Оставшись наедине со своей шапкой и своей смертью (они шевелились да возились в мешке и под макитрой), Стецько развязал мяукающий мешок, и купленный котик спокойненько удрал, а затем что податься в плотной толпе было некуда, он прыгнул на виселицу, которая осталась на помосте, и оттуда шипел на глупую рожу Стецька, что в сей миг могла не рассмешить разве только рыжего котика, ибо на базаре уже хохотали даже лошади с жеребятами, даже ослы хохотали, хотя и трудно теперь поверить: как это те лицедеи, не будучи членами Театрального общества, могли что-либо путное создать на сцене?

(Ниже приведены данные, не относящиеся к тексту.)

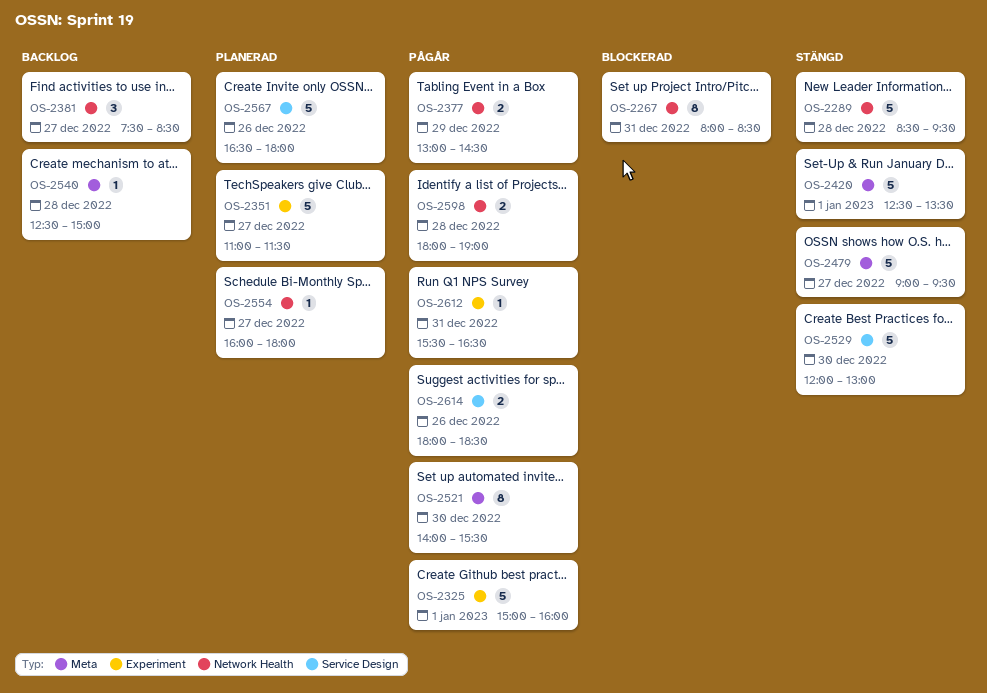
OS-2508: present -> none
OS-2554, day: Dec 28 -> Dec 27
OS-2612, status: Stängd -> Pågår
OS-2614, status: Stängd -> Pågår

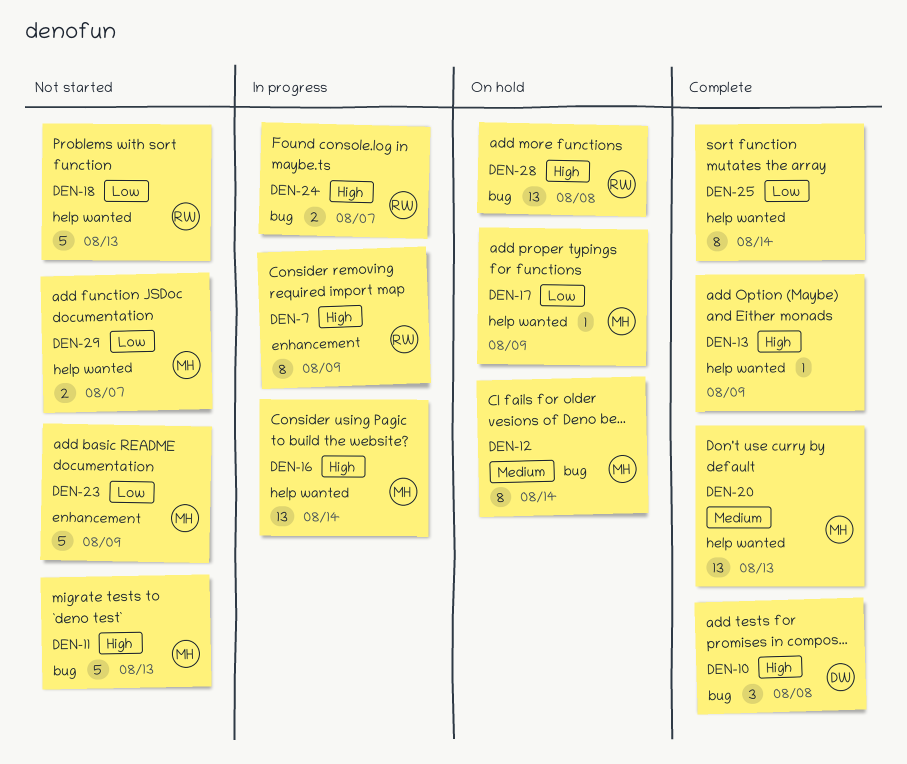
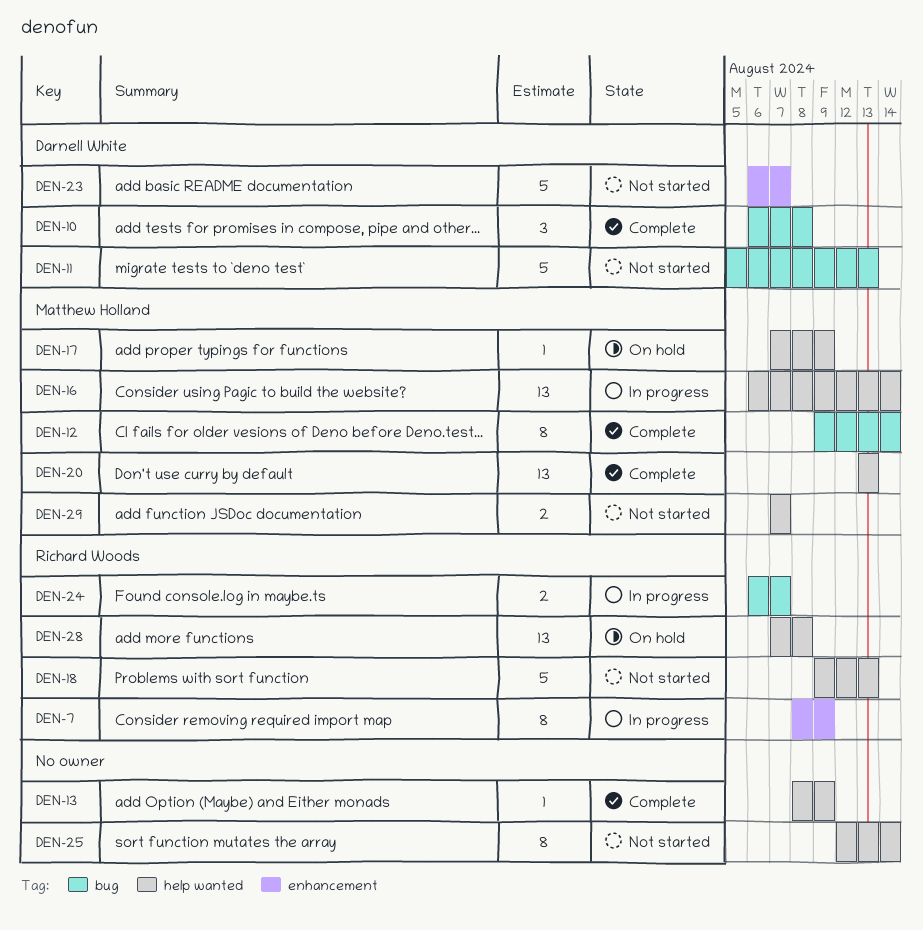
DEN-11, owner: Matthew Holland -> Darnell White
DEN-12, status: On hold -> Complete
DEN-23, owner: Matthew Holland -> Darnell White
DEN-23, due: Aug 9 -> Aug 7
DEN-25, status: Complete -> Not started
DEN-28, label: bug -> help wanted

Итак, там хохотали все, кроме разве невозмутимых немецких купцов, кои, не смысля ни слова, не могли уразуметь, что же там происходит: не сошла ли с ума вся толпа?
8
Не смеялся и Михайлик, ибо все в жизни воспринимал взаправду, ни в чем не видя смешной стороны, даже на вкус не испробовав — что такое смех.
Этот порок свой коваль хорошо знал.
Он, бывало, даже просил в кузнице ковалей, еще там, дома, в Стародупке:
— Рассмешите меня!
Однако никому сие не удавалось, ибо казалось Михайлику, будто ему совсем не смешно, хоть сам он ненароком мог легко рассмешить любого.

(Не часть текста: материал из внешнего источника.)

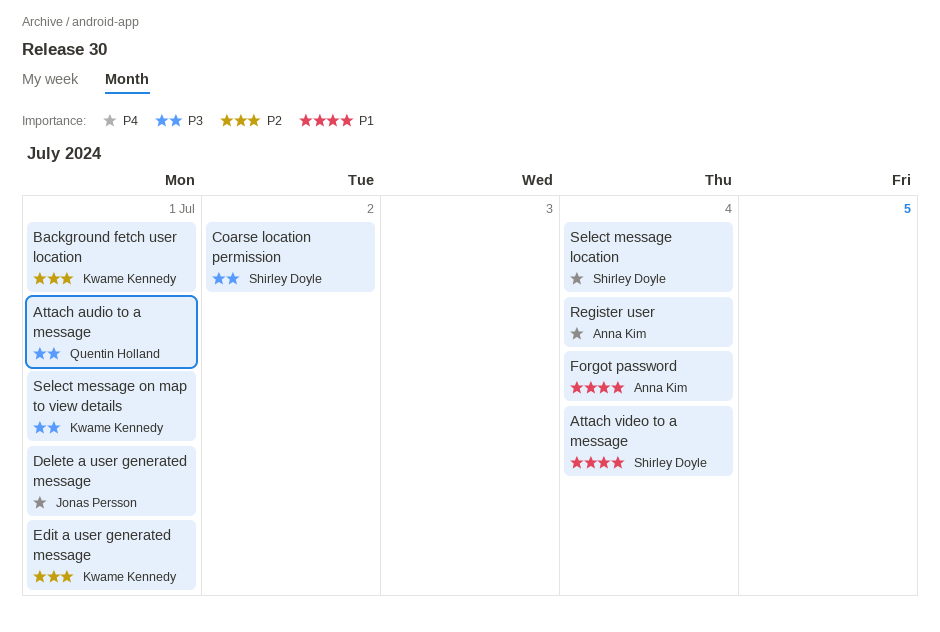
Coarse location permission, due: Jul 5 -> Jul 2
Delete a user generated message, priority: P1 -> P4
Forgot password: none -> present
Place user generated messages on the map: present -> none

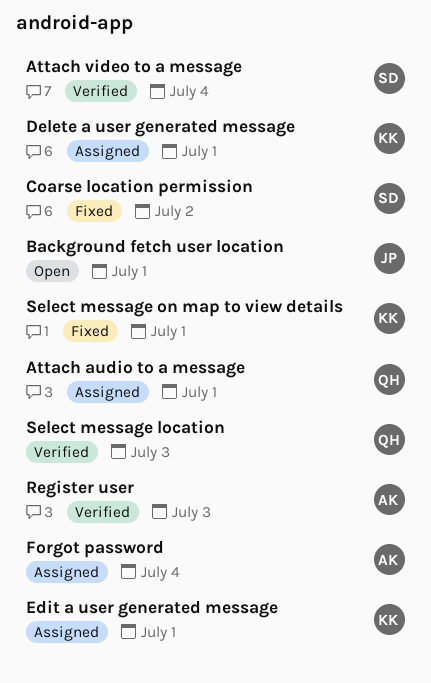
Background fetch user location, owner: Kwame Kennedy -> Jonas Persson
Delete a user generated message, owner: Jonas Persson -> Kwame Kennedy
Register user, due: Jul 4 -> Jul 3
Select message location, owner: Shirley Doyle -> Quentin Holland
Select message location, due: Jul 4 -> Jul 3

А то, бывало, просил парубков:
— Рассердите меня!
Но и рассердить его доселе никто не сумел, и Явдоха этим печалилась, ибо, как говорится в народе: добрый — дураку брат.
Да и сам он, тот чудной хлопец, терзался этим, ему казалось, что и с ворогом он будет таким же добреньким, и коваль стыдился в себе этой девичьей доброты.
А то еще просил:
— Напугайте меня!
Но и напугать его никто не умел, ибо казалось, ничто хлопца не страшит, а сам он любого мог напугать до смерти.
Он знал эти свои пороки и сокрушался о том, что он — чурбан бесчувственный, с холодным сердцем, и несмелый он, и увалень, и ни на что не гож, и застенчивый, и боязливый, — и парубок не любил себя за те изъяны и, не веря себе, всегда держался матинки, боялся ногой ступить без любимой и милой мамы, которая была для него во всем примером: и умна, и смела, и трудолюбива, и проворна, и ко всему внимательна.
Смех смехом, а она, Явдоха, и ныне ко всему приглядывалась и все видела, и ничто ее не удивляло, даже и то, что все здесь, пока Стецько возился с рыжим котом, начали складывать на подводу возле подмостков свои доброхотные даяния — кто чем богат, а то и деньги даже, о коих так прозрачно намекал, зазывая базар на представление, громогласный смехотворец Тимош Прудивус.
А сам он, сей долговязый Климко-Прудивус, скрывшись между тем за подмостками, уже вынырнул с другой стороны, скорехонько перерядившись в козака и застегивая на ходу напяленный на голое тело старенький красный жупан, взглядом отыскивая, куда бы девать снятые лохмотья, чтоб освободить руки и прицепить саблю, что торчала у него под мышкой… Лукавые мысли Климка ясно проступали на выразительном лице, и каждое движение его души освещало весь облик базарного вертопляса, что, видимо, посвятил себя служению народу in saecula saeculorum, то есть на веки вечные.